ACTIVITY: Ignoring every picture, transcribe the data in full as it stands.

SUPPLIED INFORMATION:
- - - -

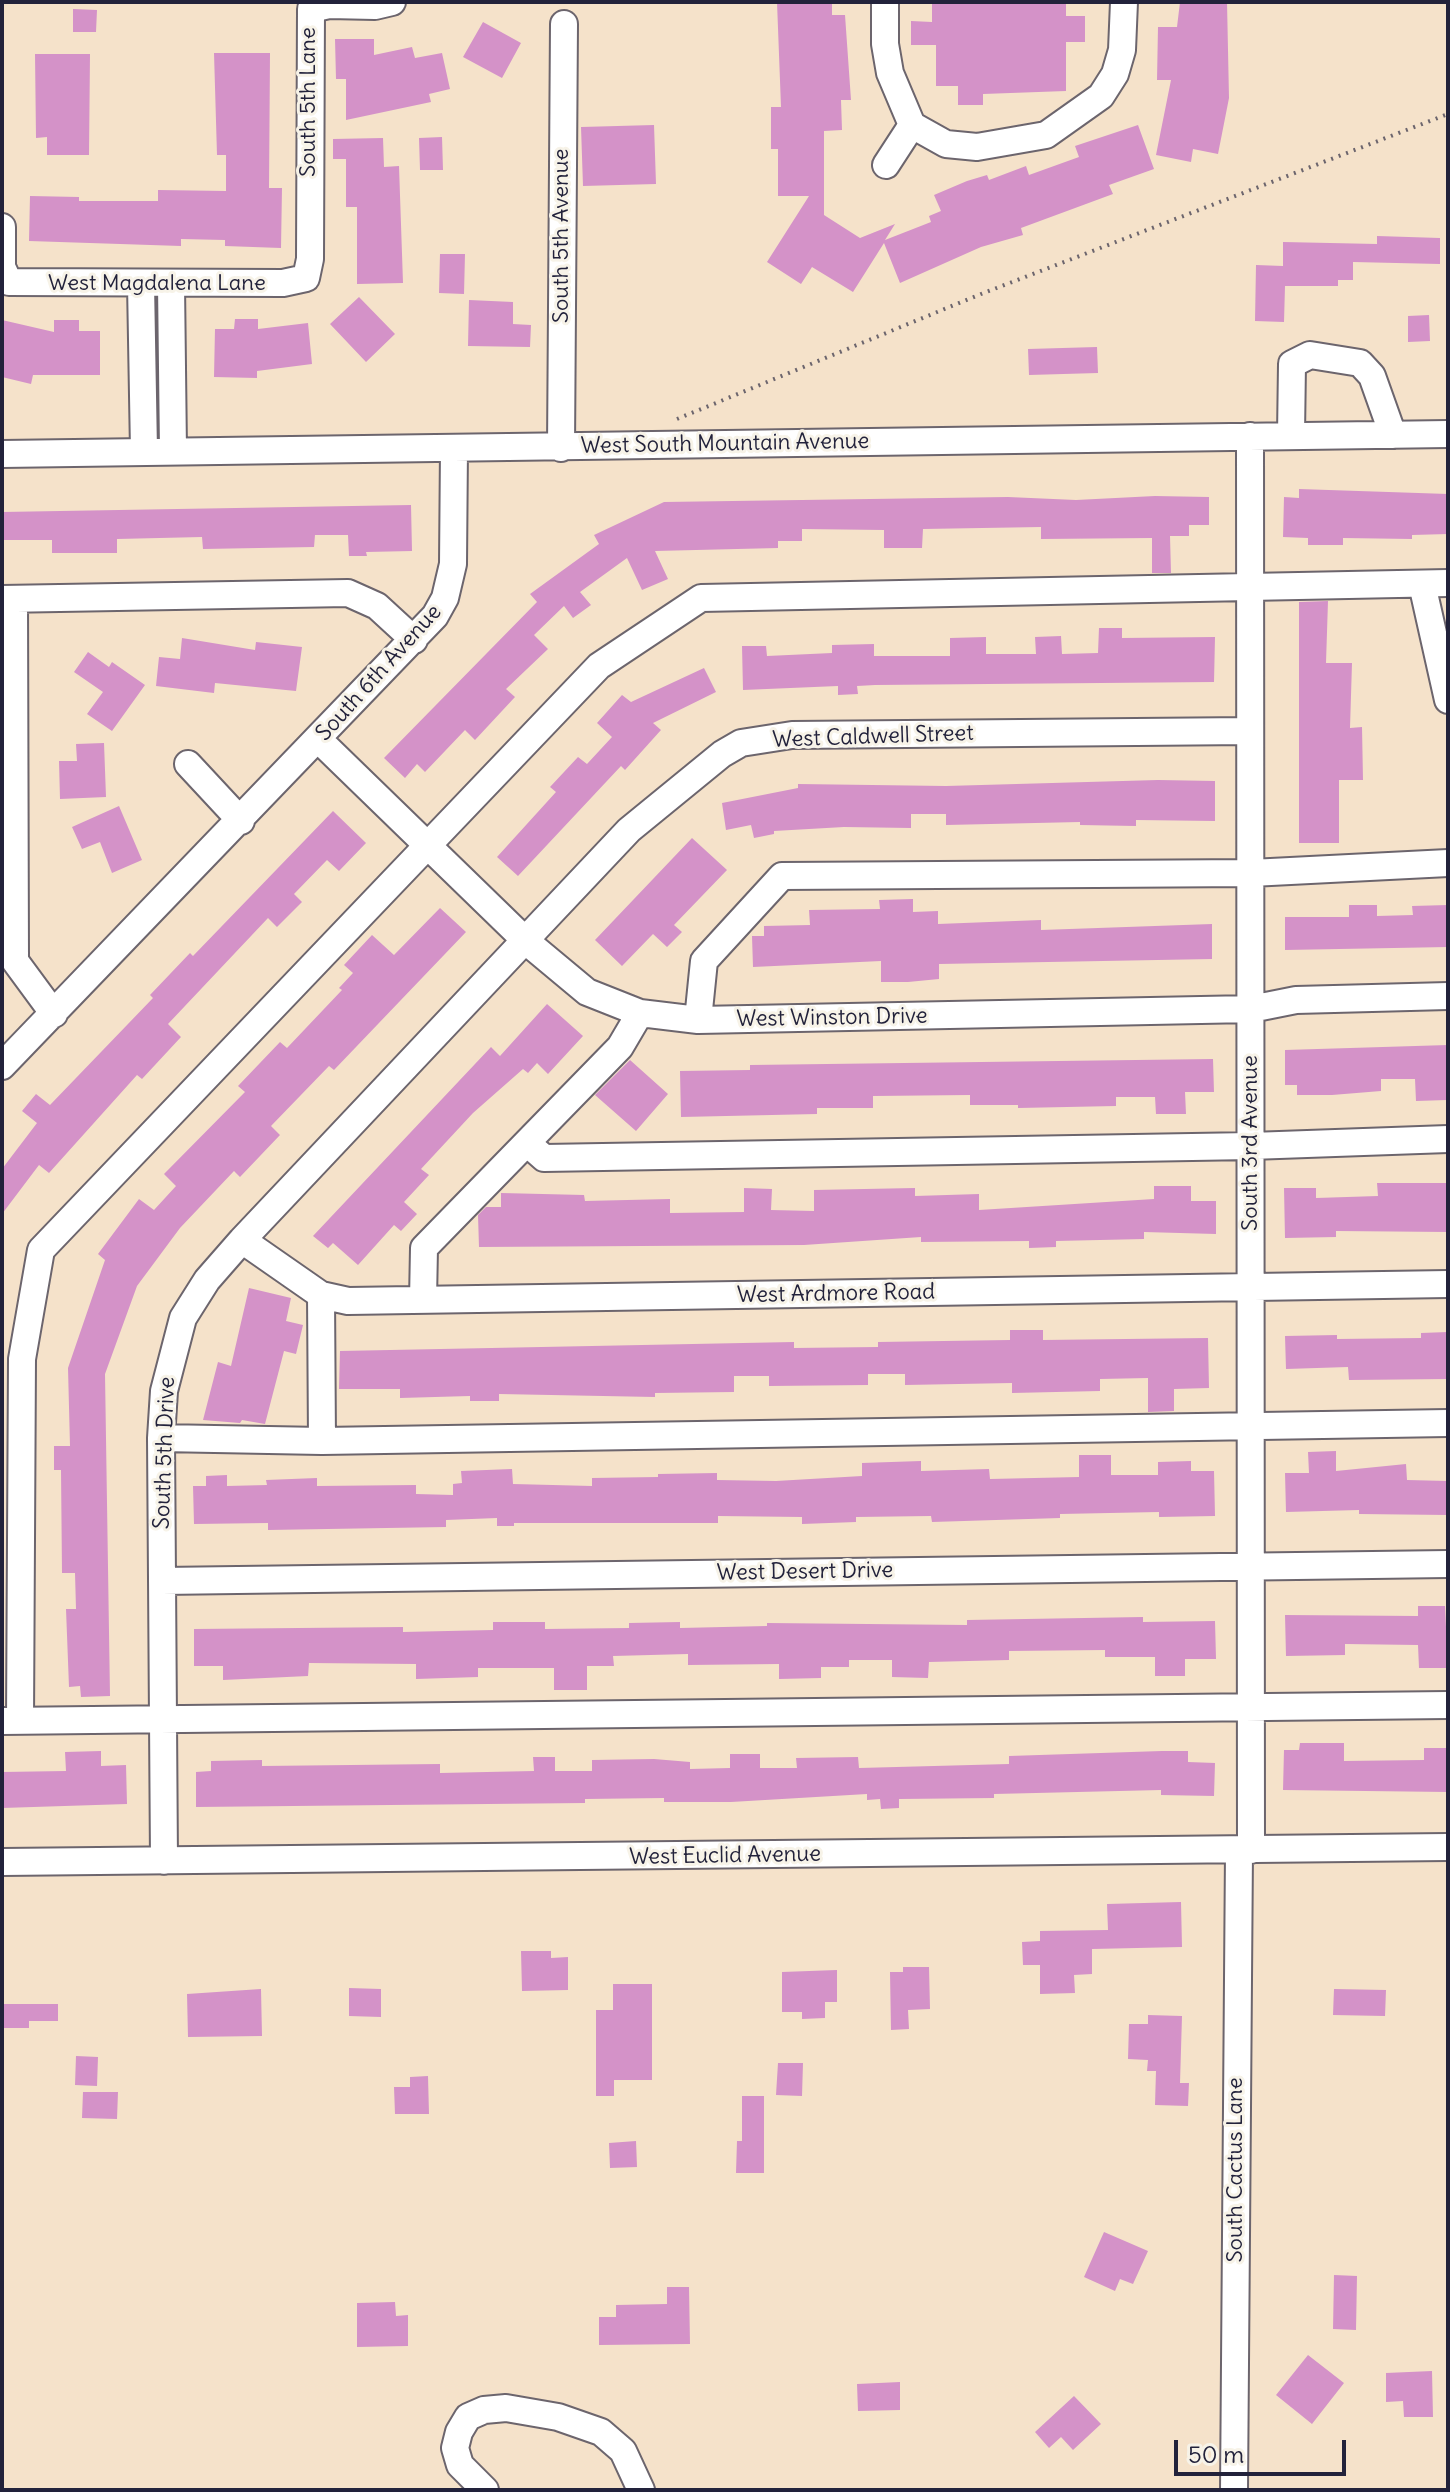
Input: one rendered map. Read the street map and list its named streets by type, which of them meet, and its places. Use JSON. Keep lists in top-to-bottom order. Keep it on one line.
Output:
{"streets":{"street":["South 5th Lane","South 5th Avenue","West Magdalena Lane","West South Mountain Avenue","South 6th Avenue","West Caldwell Street","West Winston Drive","South 3rd Avenue","West Ardmore Road","South 5th Drive","West Desert Drive","West Euclid Avenue","South Cactus Lane"]},"crossings":[["South 5th Lane","West Magdalena Lane"],["South 5th Avenue","West South Mountain Avenue"],["West South Mountain Avenue","South 6th Avenue"],["West South Mountain Avenue","South 3rd Avenue"],["South 6th Avenue","West Winston Drive"],["West Caldwell Street","West Winston Drive"],["West Caldwell Street","South 3rd Avenue"],["West Caldwell Street","South 5th Drive"],["West Winston Drive","South 3rd Avenue"],["West Winston Drive","South 5th Drive"],["South 3rd Avenue","West Ardmore Road"],["South 3rd Avenue","West Desert Drive"],["South 3rd Avenue","West Euclid Avenue"],["South 3rd Avenue","South Cactus Lane"],["West Ardmore Road","South 5th Drive"],["South 5th Drive","West Desert Drive"],["South 5th Drive","West Euclid Avenue"],["West Euclid Avenue","South Cactus Lane"]],"scale_bar":"50 m"}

- - - -

RESPONSE BELOW:
Input: one rendered map. Read the street map and list its named streets by type, which of them meet, and its places. Use JSON. Keep lists in top-to-bottom order. Keep it on one line.
Output:
{"streets":{"street":["South 5th Lane","South 5th Avenue","West Magdalena Lane","West South Mountain Avenue","South 6th Avenue","West Caldwell Street","West Winston Drive","South 3rd Avenue","West Ardmore Road","South 5th Drive","West Desert Drive","West Euclid Avenue","South Cactus Lane"]},"crossings":[["South 5th Lane","West Magdalena Lane"],["South 5th Avenue","West South Mountain Avenue"],["West South Mountain Avenue","South 6th Avenue"],["West South Mountain Avenue","South 3rd Avenue"],["South 6th Avenue","West Winston Drive"],["West Caldwell Street","West Winston Drive"],["West Caldwell Street","South 3rd Avenue"],["West Caldwell Street","South 5th Drive"],["West Winston Drive","South 3rd Avenue"],["West Winston Drive","South 5th Drive"],["South 3rd Avenue","West Ardmore Road"],["South 3rd Avenue","West Desert Drive"],["South 3rd Avenue","West Euclid Avenue"],["South 3rd Avenue","South Cactus Lane"],["West Ardmore Road","South 5th Drive"],["South 5th Drive","West Desert Drive"],["South 5th Drive","West Euclid Avenue"],["West Euclid Avenue","South Cactus Lane"]],"scale_bar":"50 m"}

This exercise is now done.